The festival incorporated the Ukraine conflict by creating playlists to be posted on the festival’s website. The playlists include books, films and music which Zimmerman said was created in about four days right before the festival. 

Statement on FLEFF’s website supporting the Ukrainian people. The website states if anyone would like to add resources or information to the playlists they can contact Dr. Zimmerman.

Dr. Rachel Schaff, assistant to the FLEFF director and assistant professor of Screen Studies, said she worked with other Ithaca College faculty to contribute to the film section of the playlists. Her role was to help research titles, select films, find where to stream them, and select images. 

Schaff echoed Zimmerman’s ideas saying that it was crucial to highlight Ukraine in this year’s festival. “It is impossible and irresponsible to ignore the war in Ukraine,” Schaff said. “As we say in the introduction before every FLEFF event: the world is our why.  

The playlist has made it to an international audience by being featured in St. Andrews Centre for Screen Cultures Playlist initiative which is located in Scotland. 

FLEFF Course at Ithaca College 

Schaff also teaches a course in conjunction with the festival called “FLEFF Festivals.” There are currently 25 students enrolled in the course, who are designated as FLEFF Fellows and FLEFF Brand Ambassadors. 

The students are each assigned an event to follow closely and share details about on the FLEFF Instagram. 

One student in the course, Roxanne Palladino, chose to cover an event sponsored by i-Docs, which is a research network exploring interactive and immersive documentaries. Palladino said she was interested in this event as it was not just focused on traditional film documentaries but other avenues of storytelling, including virtual reality. 

Palladino said she enrolled in the class because she wants to get the hands-on experience that Ithaca College has to offer its students. 

“The opportunity to meet people and see all these things,” Palladino said. “They’ve got people from all over the place, especially because it’s online. I just attended an event with a filmmaker from Abu Dhabi. I would not have met her [without FLEFF].” 
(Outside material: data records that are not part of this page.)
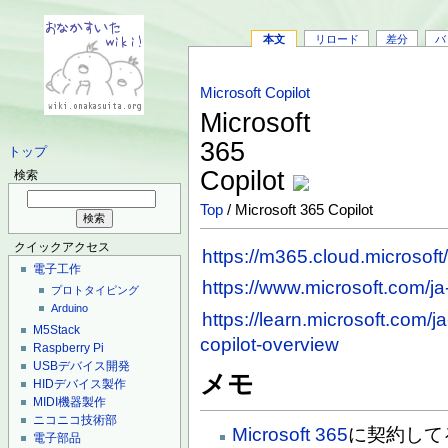
本文
リロード
差分
バ
Microsoft Copilot
Microsoft
365
トップ
Copilot
検索
Top
/ Microsoft 365 Copilot
クイックアクセス
https://m365.cloud.microsoft
電子工作
https://www.microsoft.com/ja-
プロトタイピング
Arduino
https://learn.microsoft.com/j
M5Stack
copilot-overview
Raspberry Pi
USBデバイス開発
メモ
HIDデバイス製作
MIDI機器製作
ニコニコ技術部
Microsoft 365
に契約して
電子部品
Schaff said she enjoys teaching the course as she believes it is valuable for students to experience media across multiple platforms and engage with people from all over the world. 

“FLEFF is an exciting and unique festival experience,” Schaff said. “Put simply, FLEFF allows students to engage with cinema culture and intellectual life both within and beyond the college.  

Zimmerman said that overall, the festival aims to bring the world to Ithaca, and Ithaca to the world.

“It would be reprehensible to me to be a professor here and a festival director and to not embrace the world in all of its current complexity,” Zimmerman said. “It is our obligation as intellectuals and artists, faculty, students and administrators to provide space to discuss these very dire dangerous times we are in.”